Les agriculteurs étrangers sont donc favorisés si la majeure partie de leur exploitation est située à l'étranger. Il en résulte une distorsion flagrante de concurrence puisque les agriculteurs français ont plus de difficultés à obtenir l'autorisation d'exploiter de nouvelles terres agricoles.

Cette situation ne peut se résoudre uniquement à l'échelon national. Même si le code rural exige de prendre en considération l'ensemble des superficies mises en valeur par le candidat, sous quelque forme que ce soit et toutes productions confondues, le Gouvernement français doit agir à l'échelon européen pour faire respecter l'équité et la libre concurrence entre tous les agriculteurs.

Je souhaite donc savoir, madame la secrétaire d'État, si le Gouvernement compte agir afin de faire en sorte que l'ensemble des terres des agriculteurs puissent être contrôlées, qu'elles soient situées en France ou dans des pays limitrophes.

M. le président. La parole est à Mme la secrétaire d'État.

Mme Sophie Cluzel, secrétaire d'État auprès du Premier ministre, chargée des personnes handicapées. Je réponds également au nom de l'un de mes collègues, M. le ministre de l'agriculture.

Comme vous le mentionnez, madame la sénatrice, l'application, aux agriculteurs étrangers, de la réglementation du contrôle des structures peut poser certaines difficultés. Si tout agriculteur, quelle que soit sa nationalité, doit respecter les dispositions du contrôle des structures sur notre territoire, la loi française est soumise au principe de territorialité. Les terres exploitées à l'étranger ne sont ainsi pas soumises au contrôle administratif du préfet.

Mme Belrhiti défend l'idée d'une action à l'échelon européen pour résoudre ces difficultés. L'Union européenne a marqué son intérêt, au cours des dernières années, pour les questions relatives à la régulation du foncier agricole : d'une part, avec la publication du Rapport sur l'état des lieux de la concentration agricole dans l'Union européenne : comment faciliter l'accès des agriculteurs aux terres ?, ayant donné lieu à une résolution adoptée par le Parlement européen en avril 2017 ; d'autre part, en septembre 2017, au travers de la communication interprétative de la Commission sur l'acquisition de terres agricoles et le droit de l'Union européenne. La réflexion mérite d'être poursuivie.

Pour autant, l'article 345 du traité sur le fonctionnement de l'Union européenne dispose : « Les traités ne préjugent en rien le régime de la propriété dans les États membres. » Les règles régissant l'utilisation des terres agricoles relèvent ainsi de la compétence des États membres.
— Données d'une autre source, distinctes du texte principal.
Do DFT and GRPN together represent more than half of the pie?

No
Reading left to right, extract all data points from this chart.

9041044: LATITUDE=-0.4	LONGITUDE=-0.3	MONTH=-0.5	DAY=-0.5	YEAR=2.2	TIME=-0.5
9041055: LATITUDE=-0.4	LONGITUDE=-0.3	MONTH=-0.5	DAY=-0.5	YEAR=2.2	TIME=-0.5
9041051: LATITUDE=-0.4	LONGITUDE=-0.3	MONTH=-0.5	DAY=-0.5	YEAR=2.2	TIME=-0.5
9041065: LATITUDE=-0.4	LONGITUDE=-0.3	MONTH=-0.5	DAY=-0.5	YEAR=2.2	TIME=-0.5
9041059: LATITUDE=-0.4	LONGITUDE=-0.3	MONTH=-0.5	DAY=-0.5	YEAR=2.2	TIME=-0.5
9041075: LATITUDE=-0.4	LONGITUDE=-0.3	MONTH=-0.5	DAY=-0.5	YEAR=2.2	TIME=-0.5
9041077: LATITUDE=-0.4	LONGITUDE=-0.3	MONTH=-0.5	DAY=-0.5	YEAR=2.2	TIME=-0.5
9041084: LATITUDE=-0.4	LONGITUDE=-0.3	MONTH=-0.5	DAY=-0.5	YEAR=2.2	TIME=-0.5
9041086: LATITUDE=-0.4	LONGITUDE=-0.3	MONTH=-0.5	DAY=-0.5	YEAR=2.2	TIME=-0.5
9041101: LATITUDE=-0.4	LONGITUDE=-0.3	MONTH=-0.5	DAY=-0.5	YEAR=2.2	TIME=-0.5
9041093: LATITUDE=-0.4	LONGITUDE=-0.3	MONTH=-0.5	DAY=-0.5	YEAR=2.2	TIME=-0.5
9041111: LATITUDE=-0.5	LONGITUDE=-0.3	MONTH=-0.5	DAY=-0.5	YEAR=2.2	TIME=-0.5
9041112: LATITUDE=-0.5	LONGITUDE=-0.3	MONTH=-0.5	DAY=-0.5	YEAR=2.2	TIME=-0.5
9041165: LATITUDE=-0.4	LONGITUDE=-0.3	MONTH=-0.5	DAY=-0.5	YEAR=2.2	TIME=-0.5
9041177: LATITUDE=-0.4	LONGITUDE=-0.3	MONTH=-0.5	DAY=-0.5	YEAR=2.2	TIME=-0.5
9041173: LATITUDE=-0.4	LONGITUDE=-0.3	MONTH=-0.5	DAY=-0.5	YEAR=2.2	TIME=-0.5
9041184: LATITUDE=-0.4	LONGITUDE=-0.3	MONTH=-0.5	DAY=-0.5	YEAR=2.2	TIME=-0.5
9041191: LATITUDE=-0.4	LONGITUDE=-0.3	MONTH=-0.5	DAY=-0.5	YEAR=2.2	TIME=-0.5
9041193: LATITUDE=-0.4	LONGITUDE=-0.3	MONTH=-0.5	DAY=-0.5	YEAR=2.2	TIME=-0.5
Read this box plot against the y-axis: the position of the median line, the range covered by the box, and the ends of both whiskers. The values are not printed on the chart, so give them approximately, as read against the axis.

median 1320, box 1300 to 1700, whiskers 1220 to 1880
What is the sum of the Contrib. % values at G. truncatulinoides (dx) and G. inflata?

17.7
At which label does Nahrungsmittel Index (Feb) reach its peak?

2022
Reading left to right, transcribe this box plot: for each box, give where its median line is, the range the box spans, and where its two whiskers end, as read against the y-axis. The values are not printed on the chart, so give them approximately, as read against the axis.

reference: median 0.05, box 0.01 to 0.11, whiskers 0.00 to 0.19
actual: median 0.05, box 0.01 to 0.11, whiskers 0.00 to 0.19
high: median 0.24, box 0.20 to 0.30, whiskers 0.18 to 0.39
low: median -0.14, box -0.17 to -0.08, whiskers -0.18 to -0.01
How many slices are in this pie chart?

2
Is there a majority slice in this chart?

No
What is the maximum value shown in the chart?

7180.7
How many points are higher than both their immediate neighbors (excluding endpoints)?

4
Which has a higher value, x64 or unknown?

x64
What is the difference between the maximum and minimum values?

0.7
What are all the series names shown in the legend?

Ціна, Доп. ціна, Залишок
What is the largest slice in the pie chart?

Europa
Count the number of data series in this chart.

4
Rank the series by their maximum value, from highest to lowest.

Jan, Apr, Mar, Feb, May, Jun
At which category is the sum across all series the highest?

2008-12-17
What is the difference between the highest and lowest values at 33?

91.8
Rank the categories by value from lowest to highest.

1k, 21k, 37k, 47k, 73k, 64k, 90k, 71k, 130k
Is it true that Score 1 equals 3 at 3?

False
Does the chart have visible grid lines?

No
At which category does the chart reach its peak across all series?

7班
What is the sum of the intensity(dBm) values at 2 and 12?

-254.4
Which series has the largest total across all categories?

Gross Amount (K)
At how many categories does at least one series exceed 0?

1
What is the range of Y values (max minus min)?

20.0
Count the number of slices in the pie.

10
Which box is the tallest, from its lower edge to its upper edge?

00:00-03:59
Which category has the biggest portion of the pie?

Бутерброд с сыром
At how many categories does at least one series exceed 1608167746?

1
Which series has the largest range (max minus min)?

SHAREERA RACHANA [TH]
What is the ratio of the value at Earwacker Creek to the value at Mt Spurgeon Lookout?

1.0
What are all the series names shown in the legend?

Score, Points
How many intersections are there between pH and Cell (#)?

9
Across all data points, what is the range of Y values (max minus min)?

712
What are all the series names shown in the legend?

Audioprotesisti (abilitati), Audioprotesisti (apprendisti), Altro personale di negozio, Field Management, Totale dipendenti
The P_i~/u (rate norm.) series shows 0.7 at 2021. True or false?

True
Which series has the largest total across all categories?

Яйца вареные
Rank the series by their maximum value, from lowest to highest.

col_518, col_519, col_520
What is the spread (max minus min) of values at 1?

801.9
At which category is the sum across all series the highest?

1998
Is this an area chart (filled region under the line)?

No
La possibilité de tendre vers un cadre de réglementation harmonisé à l'échelon européen me semble donc très hypothétique au regard de la complexité du sujet et de contextes différents, y compris entre pays frontaliers.

Si les circonstances locales le justifient, des solutions peuvent être toutefois trouvées dans la coopération transfrontalière. Je peux ainsi citer les travaux menés dans le cadre de la conférence transjurassienne : à cette occasion, les autorités françaises et suisses ont mis en place une commission technique de conciliation foncière, qui permet de coordonner la régulation du foncier entre les deux pays. Cette commission a permis de mettre en place un protocole de suivi des exploitants suisses en France relevant d'une collaboration entre l'administration française, dans les départements du Doubs et du Territoire de Belfort, et le service des douanes suisses. Cela ne résout pas tous les problèmes juridiques, mais cela permet de fluidifier les échanges dans le traitement des dossiers.

M. le président. La parole est à Mme Corinne Imbert, pour la réplique ; vous avez vingt-deux secondes et pas une de plus, ma chère collègue !

Mme Corinne Imbert. Je serai brève, monsieur le président.

Je vous remercie de votre réponse, madame la secrétaire d'État. Ma collègue Catherine Belrhiti en prendra connaissance avec beaucoup d'attention, même si j'ai bien compris qu'il y avait peu d'espoir en cette matière, sauf à faire appel à l'intelligence locale, au travers de coopérations transfrontalières.

Il est curieux que cela fonctionne avec la Suisse, qui n'est pas membre de l'Union européenne, mais, après tout, ceci explique peut-être cela… (Sourires.)